Tony Curzon-Price

Wishful thinking at the Economist

Tony Curzon Price on oil price speculators

issue 21 June 2008

In 1990, the former Wall Street trader Jim Rogers (interviewed here by Jonathan Davis, 15 March) set off to circumscribe the globe astride a large motorcycle. He returned in 1992 having pondered the meaning of life — and the answer was ‘commodities’. As a player of markets, he did not have to do anything so practical as to go out and drill or mine. He just kept buying more commodity futures — a gigantic bet that commodity prices would rise. He was right, and became hugely wealthier as a result.

But as the price of oil, the world’s most essential commodity, continues to rise, listen for the sound of market ideologies creaking under a weight they cannot bear: for example, in the Economist’s editorial last week. ‘Speculators do not own real oil…[They] may raise the price of “paper barrels”, but not of the black stuff …inventories are not especially full just now and there are few signs of hoarding.’

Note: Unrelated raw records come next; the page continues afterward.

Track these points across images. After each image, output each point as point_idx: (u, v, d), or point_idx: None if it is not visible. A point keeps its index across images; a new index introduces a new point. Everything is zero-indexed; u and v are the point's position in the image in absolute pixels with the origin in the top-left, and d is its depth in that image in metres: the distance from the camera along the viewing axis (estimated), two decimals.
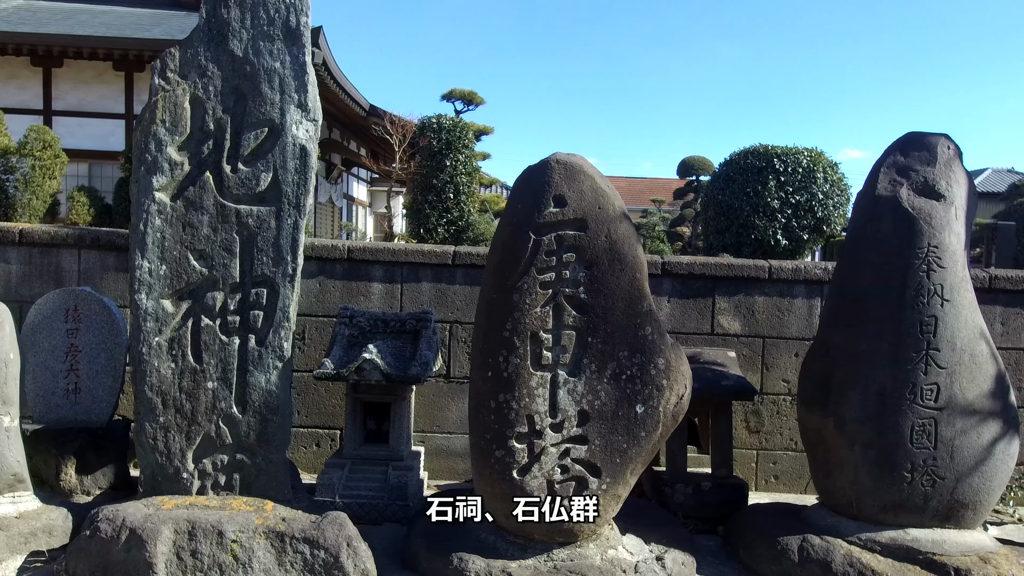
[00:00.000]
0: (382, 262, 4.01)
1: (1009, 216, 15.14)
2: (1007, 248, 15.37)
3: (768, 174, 6.74)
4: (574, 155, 2.80)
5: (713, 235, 7.04)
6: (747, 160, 6.97)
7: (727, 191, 6.97)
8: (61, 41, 10.40)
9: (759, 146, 7.24)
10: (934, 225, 2.81)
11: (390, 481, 3.38)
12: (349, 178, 19.48)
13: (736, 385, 3.48)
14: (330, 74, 13.45)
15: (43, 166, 4.94)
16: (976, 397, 2.79)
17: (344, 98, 14.94)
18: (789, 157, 6.70)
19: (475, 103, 19.09)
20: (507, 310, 2.72)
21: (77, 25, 11.13)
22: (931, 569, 2.73)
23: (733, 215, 6.93)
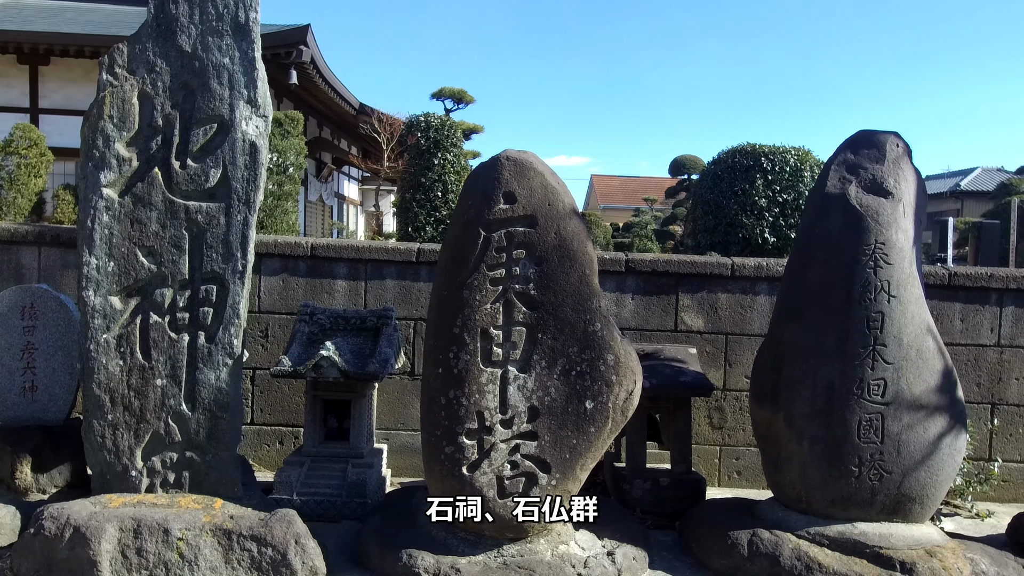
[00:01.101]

Jim Rogers and his imitators are off the hook, it implies, and the problem is with the fundamentals of supply. But why can’t the Economist shake its faith in functioning markets? How can it be so wrong about speculation in oil?

Ten years of housing bubble have taught us that when prices are expected to rise, everyone selling wants to wait and everyone buying wants to rush. So houses become scarce in the market, and a belief that prices will rise makes them go on rising. When the Economist claims it sees no signs of hoarding, it is asking, ‘Where, for oil, is the equivalent of Aunt Gladys, waiting for the very last moment to sell the family house?’

First, look at Saudi Arabia. Between 2007 and 2009, it had planned to bring on two new fields, Khursaniyah and Shaybah, adding almost half a per cent to world production capacity — the equivalent of the whole of China’s oil-demand growth for 2008.